City Council members and School Board members went behind closed doors in July to consider entering into a lawsuit with the Virginia School Boards Association. They ultimately decided against joining the lawsuit, which was eventually filed by the association and the Norfolk School Board. Alexandria leaders said they were concerned about the perception created by engaging in a political lawsuit while students at Jefferson-Houston were still struggling. Meanwhile, School Board leaders have not been shy about publicly challenging the constitutionality of the law.

"It takes away local tax dollars and commandeers them for state use," said School Board Vice Chairman Justin Keating. "So it's simply illegal."

Now Alexandria School Board members have an unlikely ally — the Republican attorney general, who is now refusing to stand behind the landmark education reform of a Republican governor. In a letter to the governor this week, the attorney general informed the governor that his office "cannot defend this lawsuit." He suggested that the governor find special counsel to represent the targets of the lawsuit if necessary.

"The Virginia Constitution states, and the courts have affirmed, that the supervision of public schools must remain with their local school districts," said Brian Gottstein, director of communication for the attorney general's office. "This is a purely legal issue. If the attorney general's analysis shows that a law is unconstitutional, he has a legal obligation to not defend it."

Back in Court

Next week, justices of the Virginia Supreme Court will once again hear oral arguments in a dispute between the Old Dominion Boat Club and Alexandria City Hall. At issue is Wales Alley, a disputed stretch of land that connects Strand Street to South Union Street.

After the Alexandria City Council approved a lease to Virtue Feed and Grain for the restaurant to install outdoor dining tables and chairs in part of the alley, members of the club filed a lawsuit. The lawsuit charged that members have a historical right to use the alley to get their boats to the parking lot at the foot of King Street, the source of an ongoing fight between the club and the city.

The boat club won the case in Alexandria Circuit Court, and the city appealed to the Virginia Supreme Court last year. The Supreme Court decided that the circuit court had not ruled on the merits of the case, so it was remanded back to Alexandria. Then the Circuit Court ruled in favor of the city. So the boat club appealed to the Virginia Supreme Court.

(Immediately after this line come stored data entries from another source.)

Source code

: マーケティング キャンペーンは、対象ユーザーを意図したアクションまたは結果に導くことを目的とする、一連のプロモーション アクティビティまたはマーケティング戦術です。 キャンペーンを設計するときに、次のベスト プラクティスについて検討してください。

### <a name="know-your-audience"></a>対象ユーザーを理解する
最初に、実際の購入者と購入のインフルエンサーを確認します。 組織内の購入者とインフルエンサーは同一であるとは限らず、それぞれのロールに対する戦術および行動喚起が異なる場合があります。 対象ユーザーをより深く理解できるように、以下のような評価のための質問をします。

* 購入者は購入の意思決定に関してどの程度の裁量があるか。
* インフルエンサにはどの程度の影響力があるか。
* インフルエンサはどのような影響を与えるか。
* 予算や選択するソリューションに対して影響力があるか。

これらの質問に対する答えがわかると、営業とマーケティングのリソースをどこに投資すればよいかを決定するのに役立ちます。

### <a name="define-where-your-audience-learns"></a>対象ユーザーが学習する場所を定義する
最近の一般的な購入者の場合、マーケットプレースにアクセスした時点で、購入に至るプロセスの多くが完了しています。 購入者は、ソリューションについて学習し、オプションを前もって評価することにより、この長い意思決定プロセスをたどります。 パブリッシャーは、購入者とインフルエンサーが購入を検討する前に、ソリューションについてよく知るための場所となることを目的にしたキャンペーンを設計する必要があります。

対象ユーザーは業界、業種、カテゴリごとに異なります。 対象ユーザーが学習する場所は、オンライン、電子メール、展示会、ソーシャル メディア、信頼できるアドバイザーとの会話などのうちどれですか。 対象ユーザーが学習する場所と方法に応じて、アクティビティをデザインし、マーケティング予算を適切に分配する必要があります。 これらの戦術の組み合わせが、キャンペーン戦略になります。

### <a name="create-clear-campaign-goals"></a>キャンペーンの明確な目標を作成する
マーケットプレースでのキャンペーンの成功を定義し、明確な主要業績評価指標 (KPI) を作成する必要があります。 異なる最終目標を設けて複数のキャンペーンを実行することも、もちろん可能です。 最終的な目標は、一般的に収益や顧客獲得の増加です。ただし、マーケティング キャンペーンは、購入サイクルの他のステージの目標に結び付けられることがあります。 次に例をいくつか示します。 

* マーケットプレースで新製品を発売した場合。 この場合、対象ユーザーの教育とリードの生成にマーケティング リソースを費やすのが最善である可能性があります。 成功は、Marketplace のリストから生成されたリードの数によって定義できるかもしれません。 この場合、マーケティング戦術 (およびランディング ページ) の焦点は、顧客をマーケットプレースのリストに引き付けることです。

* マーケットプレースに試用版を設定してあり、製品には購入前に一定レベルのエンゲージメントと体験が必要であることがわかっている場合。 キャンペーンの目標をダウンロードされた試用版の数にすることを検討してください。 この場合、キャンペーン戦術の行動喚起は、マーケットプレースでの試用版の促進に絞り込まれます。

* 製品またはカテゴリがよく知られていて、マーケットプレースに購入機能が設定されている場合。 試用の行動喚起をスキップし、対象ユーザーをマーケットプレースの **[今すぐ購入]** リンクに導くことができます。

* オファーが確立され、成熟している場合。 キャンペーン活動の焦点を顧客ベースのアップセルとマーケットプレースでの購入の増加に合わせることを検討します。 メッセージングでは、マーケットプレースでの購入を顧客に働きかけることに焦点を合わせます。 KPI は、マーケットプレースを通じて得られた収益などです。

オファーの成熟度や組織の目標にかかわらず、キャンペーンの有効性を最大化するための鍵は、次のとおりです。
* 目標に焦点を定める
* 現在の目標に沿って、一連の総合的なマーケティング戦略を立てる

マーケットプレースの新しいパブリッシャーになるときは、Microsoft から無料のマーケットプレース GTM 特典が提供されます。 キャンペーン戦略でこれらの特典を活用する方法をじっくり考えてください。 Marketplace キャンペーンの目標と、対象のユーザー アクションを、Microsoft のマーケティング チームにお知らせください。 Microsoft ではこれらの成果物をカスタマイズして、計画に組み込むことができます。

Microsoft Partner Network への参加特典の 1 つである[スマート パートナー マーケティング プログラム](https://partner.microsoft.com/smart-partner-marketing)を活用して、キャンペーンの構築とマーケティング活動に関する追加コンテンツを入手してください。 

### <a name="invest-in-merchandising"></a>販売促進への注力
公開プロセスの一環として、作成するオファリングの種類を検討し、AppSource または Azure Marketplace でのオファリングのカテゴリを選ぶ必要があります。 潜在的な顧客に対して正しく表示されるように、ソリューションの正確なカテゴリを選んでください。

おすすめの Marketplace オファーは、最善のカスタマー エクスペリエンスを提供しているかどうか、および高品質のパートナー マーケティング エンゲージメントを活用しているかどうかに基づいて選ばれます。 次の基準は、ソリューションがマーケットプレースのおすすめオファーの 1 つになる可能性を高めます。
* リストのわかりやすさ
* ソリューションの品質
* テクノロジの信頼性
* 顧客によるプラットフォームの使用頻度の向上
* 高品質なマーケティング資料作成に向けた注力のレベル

That means justices will hear oral arguments in the case for a second time. This comes at a time when leaders of the club are considering a final offer from city officials to determine the fate of a parking lot, an offer that comes with the threat of eminent domain.

Reforming Ethics

With the outgoing Republican governor caught up in a scandal involving undisclosed gifts, Democrats are smelling blood in the water. As the campaign season heats up, many Democrats are announcing efforts at ethics reform — a way to capitalize on the media attention while sticking it to Republicans. This week, Del. Rob Krupicka (D-45) was the latest to join the effort, launching a website called VAEthicsReformNow.com.

“The ongoing investigation regarding Governor McDonnell and his acceptance of gifts from Star Scientific has brought to light the urgent need for reform in our political system,” said Krupicka in a statement announcing the new site. “Without changes, we will lose the trust of the people we are supposed to represent."

Krupicka said the idea behind the site is intended to make sure the public has a seat at the table during the discussion of the state's ethics reform, a conversation that includes everything from caps on the dollar amount of gifts elected officials can receive to new rules governing disclosure of gifts to family members. The website features a petition calling for the Virginia General Assembly to pass "significant ethics reform legislation" and a survey to gather input from the public about ethics reform issues.